§ Supplied text:
15. A circuit board connector assembly including a circuit board
having a hole formed through the thickness thereof and a connector
positioned within said hole, said connector including an elongate
conductive pin of uniform cross section having a number of
longitudinally extending flat sides intersection at longitudinally
extending corners and a generally cylindrical ferrule closely
fitted around said pin and secured thereto, said ferrule being
positioned within said hole with one end of said pin projecting
from one side of the circuit board, the outside diameter of the
cylindrical portion of said ferrule being slightly less than the
inside diameter of said hole, and a pair of spaced generally
annular rings formed in said ferrule and projecting outwardly of
the cylindrical portion of the ferrule to engage the interior of
the circuit board hole and secure the connector to the circuit
board.
16. An assembly as in claim 15 wherein said pair of rings is
located within the thickness of the circuit board.

(Records from a data source)
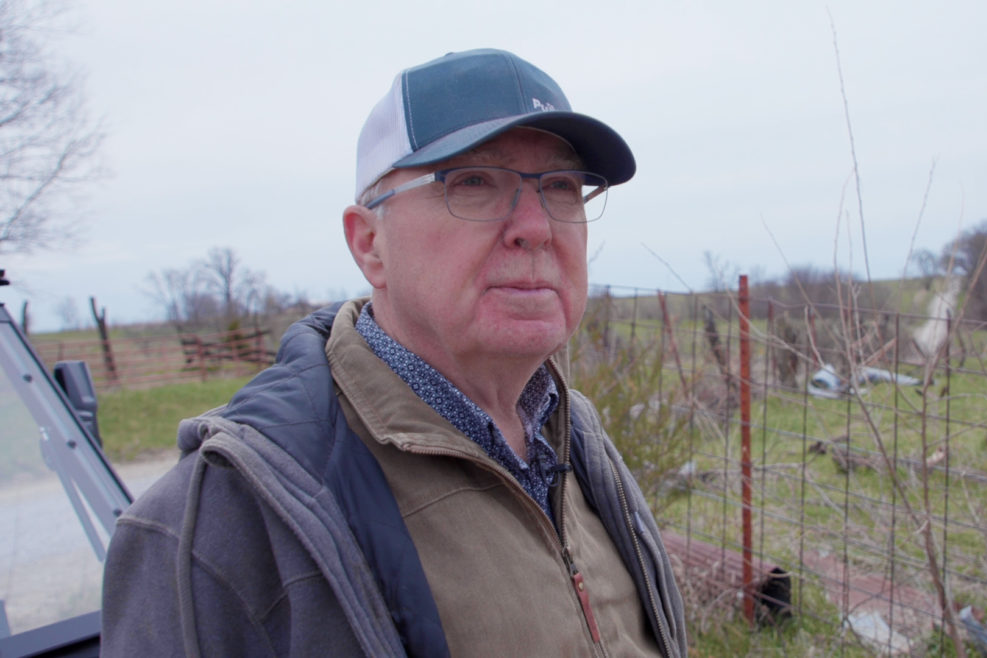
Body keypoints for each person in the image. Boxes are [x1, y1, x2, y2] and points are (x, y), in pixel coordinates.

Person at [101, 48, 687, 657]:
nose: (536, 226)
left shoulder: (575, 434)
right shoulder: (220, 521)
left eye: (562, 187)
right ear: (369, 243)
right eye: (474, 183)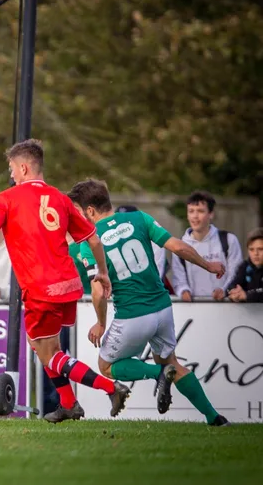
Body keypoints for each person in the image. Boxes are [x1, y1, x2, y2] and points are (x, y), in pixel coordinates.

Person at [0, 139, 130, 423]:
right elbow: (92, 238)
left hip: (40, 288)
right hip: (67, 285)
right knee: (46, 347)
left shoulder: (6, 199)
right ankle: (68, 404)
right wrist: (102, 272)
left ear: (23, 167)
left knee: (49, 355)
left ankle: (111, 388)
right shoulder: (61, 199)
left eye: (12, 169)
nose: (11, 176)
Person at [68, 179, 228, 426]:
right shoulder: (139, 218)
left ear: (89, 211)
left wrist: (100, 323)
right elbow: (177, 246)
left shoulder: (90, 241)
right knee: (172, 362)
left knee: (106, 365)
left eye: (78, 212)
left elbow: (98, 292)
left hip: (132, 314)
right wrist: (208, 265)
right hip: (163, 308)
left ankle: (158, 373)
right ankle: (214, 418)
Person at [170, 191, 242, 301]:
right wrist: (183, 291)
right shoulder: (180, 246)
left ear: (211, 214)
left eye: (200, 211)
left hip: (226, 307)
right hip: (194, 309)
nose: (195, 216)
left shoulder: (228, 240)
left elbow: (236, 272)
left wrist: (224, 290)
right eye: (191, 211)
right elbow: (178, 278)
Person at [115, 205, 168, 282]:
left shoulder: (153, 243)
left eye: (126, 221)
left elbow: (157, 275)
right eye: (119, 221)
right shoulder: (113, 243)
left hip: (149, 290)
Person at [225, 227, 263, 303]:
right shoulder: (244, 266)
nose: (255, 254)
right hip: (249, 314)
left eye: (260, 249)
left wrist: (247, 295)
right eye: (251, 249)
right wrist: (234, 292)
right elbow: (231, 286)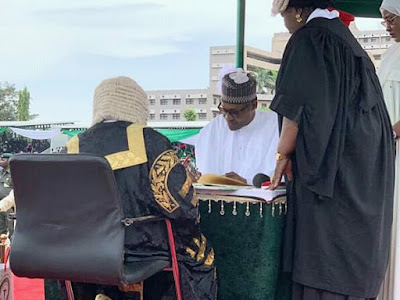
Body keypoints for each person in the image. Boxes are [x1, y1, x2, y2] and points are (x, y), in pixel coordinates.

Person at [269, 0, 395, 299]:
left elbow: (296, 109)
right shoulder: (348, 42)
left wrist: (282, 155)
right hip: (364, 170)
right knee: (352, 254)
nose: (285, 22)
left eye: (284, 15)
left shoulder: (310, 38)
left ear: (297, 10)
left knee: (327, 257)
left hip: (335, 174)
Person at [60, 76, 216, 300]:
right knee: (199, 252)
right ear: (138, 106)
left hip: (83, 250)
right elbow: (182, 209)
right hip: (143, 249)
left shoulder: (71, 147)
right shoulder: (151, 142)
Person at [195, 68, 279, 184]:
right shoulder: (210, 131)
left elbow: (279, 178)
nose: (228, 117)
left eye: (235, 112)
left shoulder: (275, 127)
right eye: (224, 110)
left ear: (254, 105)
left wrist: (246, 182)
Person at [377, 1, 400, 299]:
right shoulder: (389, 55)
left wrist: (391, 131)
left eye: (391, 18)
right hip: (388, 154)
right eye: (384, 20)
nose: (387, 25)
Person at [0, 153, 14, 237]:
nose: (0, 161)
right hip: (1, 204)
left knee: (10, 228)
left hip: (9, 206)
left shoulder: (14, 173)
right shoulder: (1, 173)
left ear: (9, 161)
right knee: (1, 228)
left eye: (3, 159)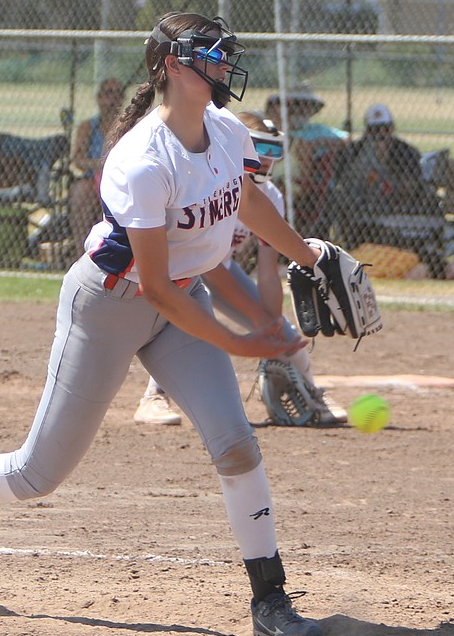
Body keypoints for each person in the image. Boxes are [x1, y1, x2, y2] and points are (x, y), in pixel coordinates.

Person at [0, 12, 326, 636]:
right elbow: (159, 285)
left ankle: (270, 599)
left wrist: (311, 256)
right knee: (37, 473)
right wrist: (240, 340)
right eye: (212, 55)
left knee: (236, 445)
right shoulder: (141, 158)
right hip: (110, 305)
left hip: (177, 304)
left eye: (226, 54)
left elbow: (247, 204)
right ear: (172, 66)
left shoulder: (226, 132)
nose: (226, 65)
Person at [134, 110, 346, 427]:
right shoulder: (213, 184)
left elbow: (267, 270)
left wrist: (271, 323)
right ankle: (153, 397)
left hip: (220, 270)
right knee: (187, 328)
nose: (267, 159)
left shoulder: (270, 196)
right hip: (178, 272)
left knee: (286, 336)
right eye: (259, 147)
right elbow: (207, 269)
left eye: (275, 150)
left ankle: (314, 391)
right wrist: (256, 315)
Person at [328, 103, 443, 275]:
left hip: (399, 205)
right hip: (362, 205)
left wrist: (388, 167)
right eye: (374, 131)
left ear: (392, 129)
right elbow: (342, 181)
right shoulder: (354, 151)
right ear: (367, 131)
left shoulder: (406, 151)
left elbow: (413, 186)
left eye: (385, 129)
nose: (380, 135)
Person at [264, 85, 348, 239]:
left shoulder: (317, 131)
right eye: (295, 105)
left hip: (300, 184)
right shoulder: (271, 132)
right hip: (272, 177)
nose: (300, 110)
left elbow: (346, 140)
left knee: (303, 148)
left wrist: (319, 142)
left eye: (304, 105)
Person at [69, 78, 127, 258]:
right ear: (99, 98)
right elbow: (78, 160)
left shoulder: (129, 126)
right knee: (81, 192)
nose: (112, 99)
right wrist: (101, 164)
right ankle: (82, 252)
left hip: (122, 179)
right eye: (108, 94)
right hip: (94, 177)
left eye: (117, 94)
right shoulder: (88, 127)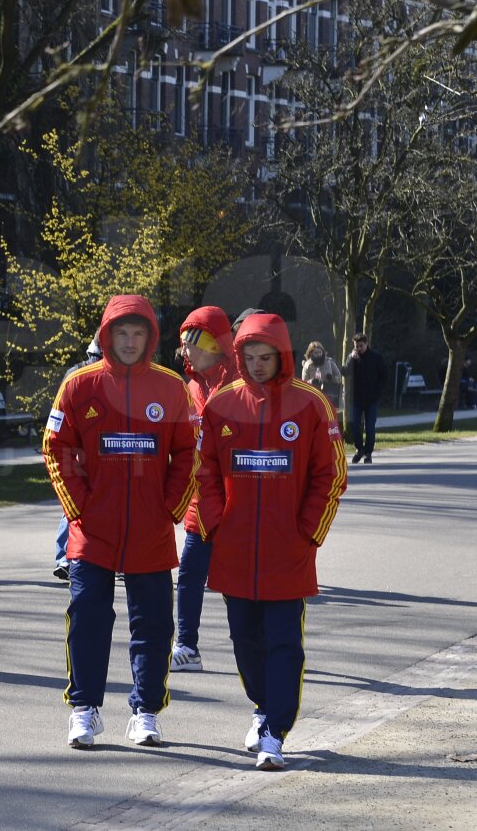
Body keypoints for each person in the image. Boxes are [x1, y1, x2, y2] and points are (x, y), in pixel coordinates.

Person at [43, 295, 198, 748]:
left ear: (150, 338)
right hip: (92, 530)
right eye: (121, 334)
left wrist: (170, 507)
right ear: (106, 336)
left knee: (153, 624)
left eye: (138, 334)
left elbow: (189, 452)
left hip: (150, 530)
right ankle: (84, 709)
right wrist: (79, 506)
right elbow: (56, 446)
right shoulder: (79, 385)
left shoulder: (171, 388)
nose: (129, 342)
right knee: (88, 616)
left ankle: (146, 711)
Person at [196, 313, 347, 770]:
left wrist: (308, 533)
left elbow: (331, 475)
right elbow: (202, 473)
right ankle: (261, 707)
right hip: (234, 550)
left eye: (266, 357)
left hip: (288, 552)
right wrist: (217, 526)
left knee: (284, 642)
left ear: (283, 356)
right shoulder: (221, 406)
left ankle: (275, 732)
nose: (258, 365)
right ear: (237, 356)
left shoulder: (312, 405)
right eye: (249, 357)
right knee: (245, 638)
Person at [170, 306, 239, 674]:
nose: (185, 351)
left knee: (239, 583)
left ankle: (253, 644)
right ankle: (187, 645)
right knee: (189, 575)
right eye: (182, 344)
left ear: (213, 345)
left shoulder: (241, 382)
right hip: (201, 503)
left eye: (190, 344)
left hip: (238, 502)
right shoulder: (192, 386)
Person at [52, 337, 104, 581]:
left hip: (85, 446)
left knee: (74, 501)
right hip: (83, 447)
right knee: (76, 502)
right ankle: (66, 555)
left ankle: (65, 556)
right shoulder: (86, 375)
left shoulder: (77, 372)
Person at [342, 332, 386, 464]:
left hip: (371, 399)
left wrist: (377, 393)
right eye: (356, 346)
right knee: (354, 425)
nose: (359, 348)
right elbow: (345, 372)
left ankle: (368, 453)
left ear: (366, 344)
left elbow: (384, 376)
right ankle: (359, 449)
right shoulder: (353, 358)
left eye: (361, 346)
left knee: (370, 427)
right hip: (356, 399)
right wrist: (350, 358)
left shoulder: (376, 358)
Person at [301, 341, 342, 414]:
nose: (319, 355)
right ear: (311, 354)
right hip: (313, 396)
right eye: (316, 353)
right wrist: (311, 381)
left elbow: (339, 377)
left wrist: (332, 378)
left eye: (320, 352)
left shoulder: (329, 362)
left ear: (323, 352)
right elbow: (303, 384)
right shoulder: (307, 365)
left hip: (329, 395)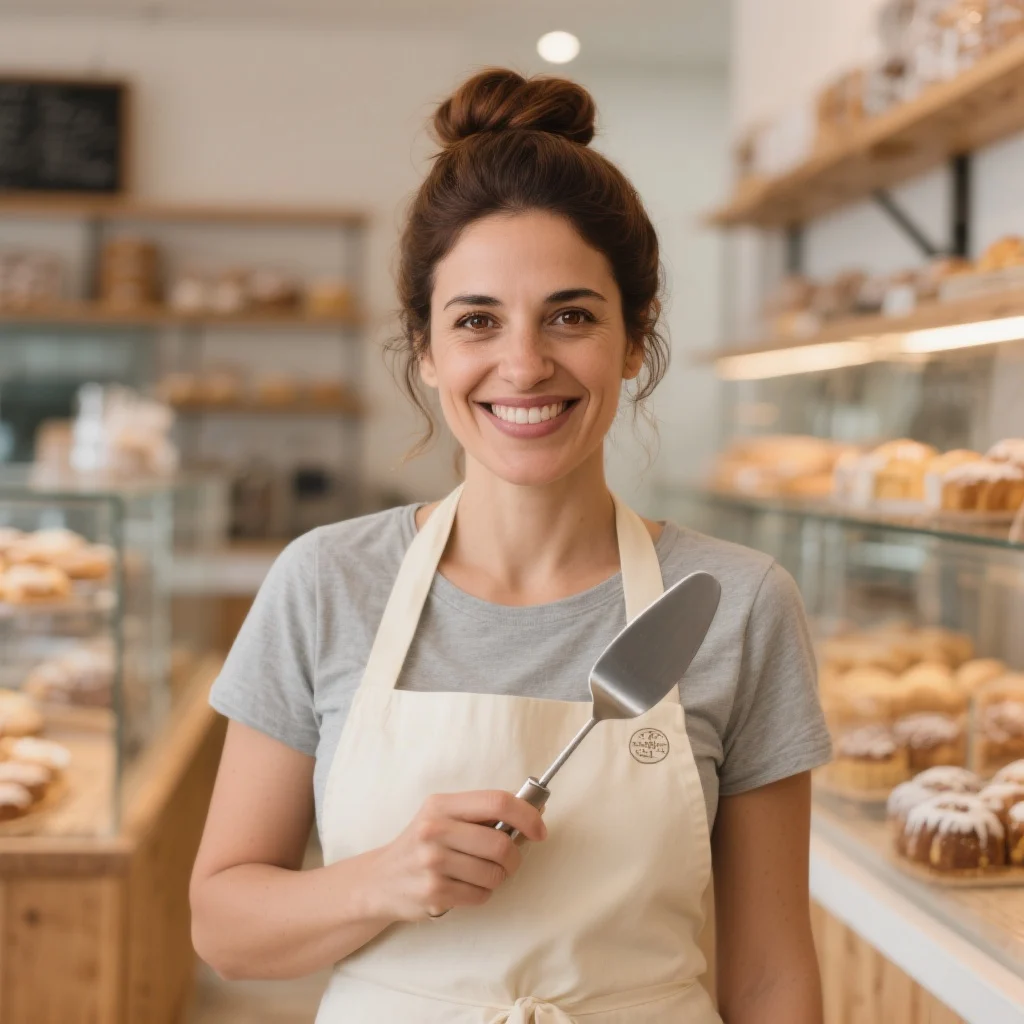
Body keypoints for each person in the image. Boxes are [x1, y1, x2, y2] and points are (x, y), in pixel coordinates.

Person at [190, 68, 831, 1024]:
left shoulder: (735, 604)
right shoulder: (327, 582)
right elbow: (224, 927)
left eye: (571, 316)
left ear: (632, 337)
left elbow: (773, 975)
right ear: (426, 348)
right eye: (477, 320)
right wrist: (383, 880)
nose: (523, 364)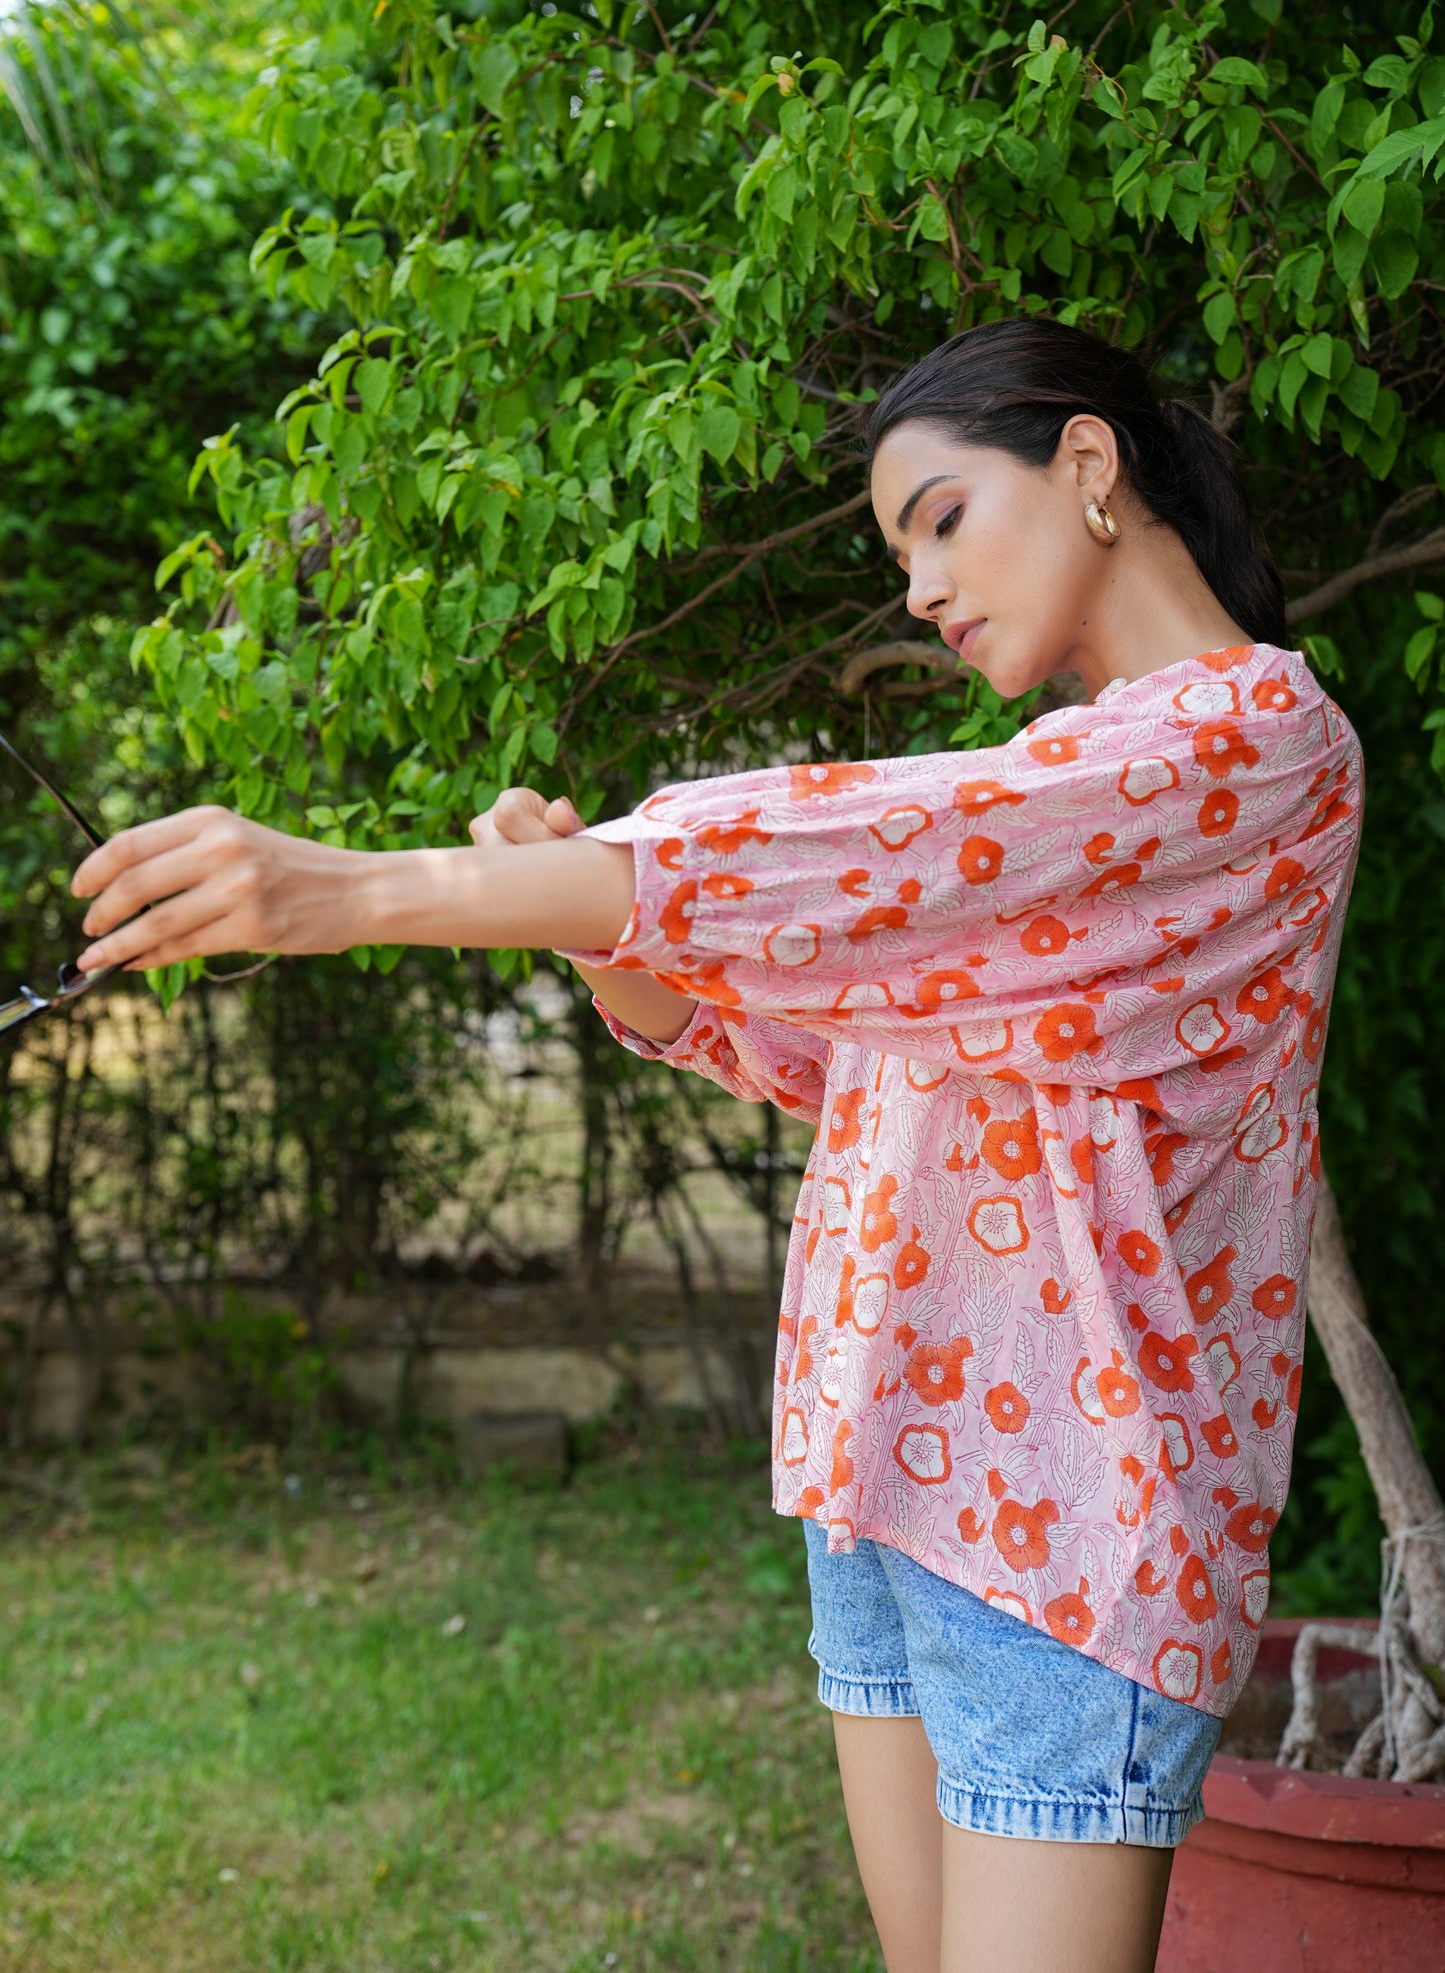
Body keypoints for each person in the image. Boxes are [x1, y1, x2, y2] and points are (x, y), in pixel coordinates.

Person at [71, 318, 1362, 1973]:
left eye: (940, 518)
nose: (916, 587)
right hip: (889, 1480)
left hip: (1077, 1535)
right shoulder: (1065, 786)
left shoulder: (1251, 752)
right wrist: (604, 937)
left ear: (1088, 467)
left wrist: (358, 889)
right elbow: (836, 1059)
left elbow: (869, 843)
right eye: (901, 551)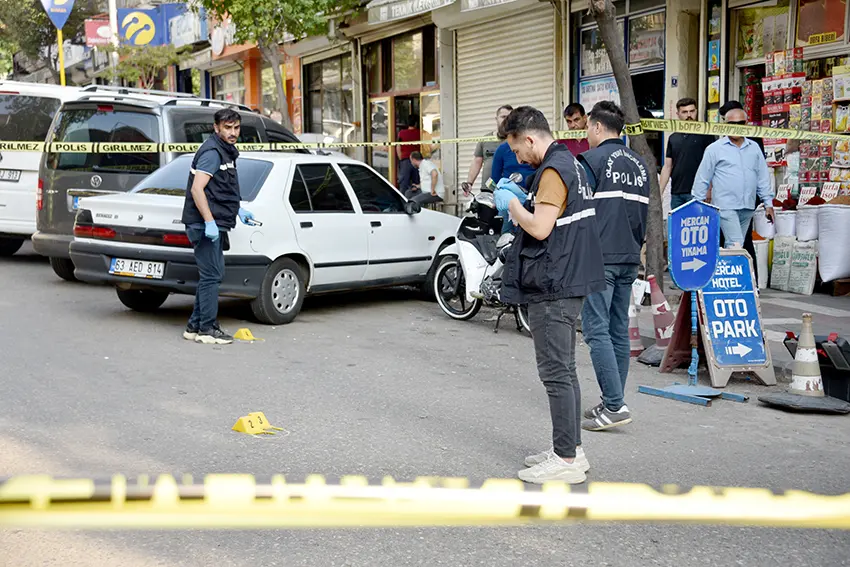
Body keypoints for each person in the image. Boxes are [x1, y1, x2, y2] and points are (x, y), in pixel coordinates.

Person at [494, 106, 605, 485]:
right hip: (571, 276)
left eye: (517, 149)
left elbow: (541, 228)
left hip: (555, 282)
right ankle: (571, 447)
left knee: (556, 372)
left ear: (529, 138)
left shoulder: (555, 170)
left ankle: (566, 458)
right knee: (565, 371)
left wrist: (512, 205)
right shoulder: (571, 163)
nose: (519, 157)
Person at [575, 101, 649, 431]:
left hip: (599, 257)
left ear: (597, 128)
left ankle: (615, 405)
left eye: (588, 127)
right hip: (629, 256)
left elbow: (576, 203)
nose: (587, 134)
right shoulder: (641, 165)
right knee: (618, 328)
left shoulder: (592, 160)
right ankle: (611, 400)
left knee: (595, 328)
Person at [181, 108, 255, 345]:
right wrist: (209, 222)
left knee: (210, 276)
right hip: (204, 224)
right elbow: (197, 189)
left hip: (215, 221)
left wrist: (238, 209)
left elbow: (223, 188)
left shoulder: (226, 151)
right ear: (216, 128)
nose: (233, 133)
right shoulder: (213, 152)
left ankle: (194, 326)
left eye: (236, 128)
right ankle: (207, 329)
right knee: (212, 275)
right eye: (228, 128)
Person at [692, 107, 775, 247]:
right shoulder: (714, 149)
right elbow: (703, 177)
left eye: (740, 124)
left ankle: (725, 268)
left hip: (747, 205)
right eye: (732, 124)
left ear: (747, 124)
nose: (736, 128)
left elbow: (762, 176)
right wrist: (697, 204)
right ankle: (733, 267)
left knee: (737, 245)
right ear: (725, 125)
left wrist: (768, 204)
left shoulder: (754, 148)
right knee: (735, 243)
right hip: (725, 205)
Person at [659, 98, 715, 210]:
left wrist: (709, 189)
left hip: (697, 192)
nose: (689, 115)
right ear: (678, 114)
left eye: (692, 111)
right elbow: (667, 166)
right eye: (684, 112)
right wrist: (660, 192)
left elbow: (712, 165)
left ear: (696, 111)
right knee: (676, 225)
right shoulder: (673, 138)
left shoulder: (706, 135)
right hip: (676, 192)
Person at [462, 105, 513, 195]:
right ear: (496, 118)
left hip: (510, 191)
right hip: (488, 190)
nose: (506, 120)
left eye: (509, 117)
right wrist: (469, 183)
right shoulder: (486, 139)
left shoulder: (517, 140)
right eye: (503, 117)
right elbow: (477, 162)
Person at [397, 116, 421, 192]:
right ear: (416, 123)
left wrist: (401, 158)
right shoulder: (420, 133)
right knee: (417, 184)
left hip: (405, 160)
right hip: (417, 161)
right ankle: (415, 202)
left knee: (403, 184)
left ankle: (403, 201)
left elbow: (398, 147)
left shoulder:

§ Activity 1:
Answer these from the circuit board connector claims:
(a) What general shape does the ferrule fitted around the pin have?
(b) How does the outside diameter of the ferrule's cylindrical portion compare with the inside diameter of the hole?
(c) Where does claim 16 place the pair of rings?
§ Activity 2: Carry the circuit board connector claims forward, beginning after the end of claim 16.

§ Written reply 1:
(a) Generally cylindrical.
(b) It is slightly less than the inside diameter of the hole.
(c) Within the thickness of the circuit board.

§ Written reply 2:
Description
Present electronic technology requires that circuit boards be
provided with through connectors for establishing a circuit path
through the thickness of the circuit board. One form of circuit
board through connector utilized an elongate wire or pin which is
fitted through a plated hole on the circuit board. The median
portion of the wire which extends through the thickness of the
circuit board is circular in cross section and is soldered to the
plated hole to secure the pin in the board. The protruding ends of
the wire are coined to a generally square cross section to
facilitate wire wrapping or mounting of disconnects. The medial
potion of the pin is cylindrical in order to facilitate soldering
of the pin to a plated circuit board hole. Soldering of square pins
to circuit boards is undesirable from an expense and reliability
point of view.
The conventional type of through board connector has a number of
disadvantages. It is hard to plate the interior of circuit board
holes uniformly and economically. The coining of the ends of the
pin, due to the small size of the pin, is difficult to control
accurately so that the wore is formed to a square cross section.
The disconnects of the type used on through board connectors are
designed for establishing a reliable electrical connection with
connectors of square cross section. Small dimensional changes in
the through connectors affect the properties of the electrical
connection with the disconnect.
The coining operation required to form the circular wire pin to a
generally square configuration at its ends is not readily adapted
to mass production operation. The loose wires are individually
inserted in the circuit board holes and held therein during the
soldering operation, usually dip soldering, which results in
attachment of the pin to the circuit board. All of these steps
require additional labor and increase the cost of the conventional
through board connector.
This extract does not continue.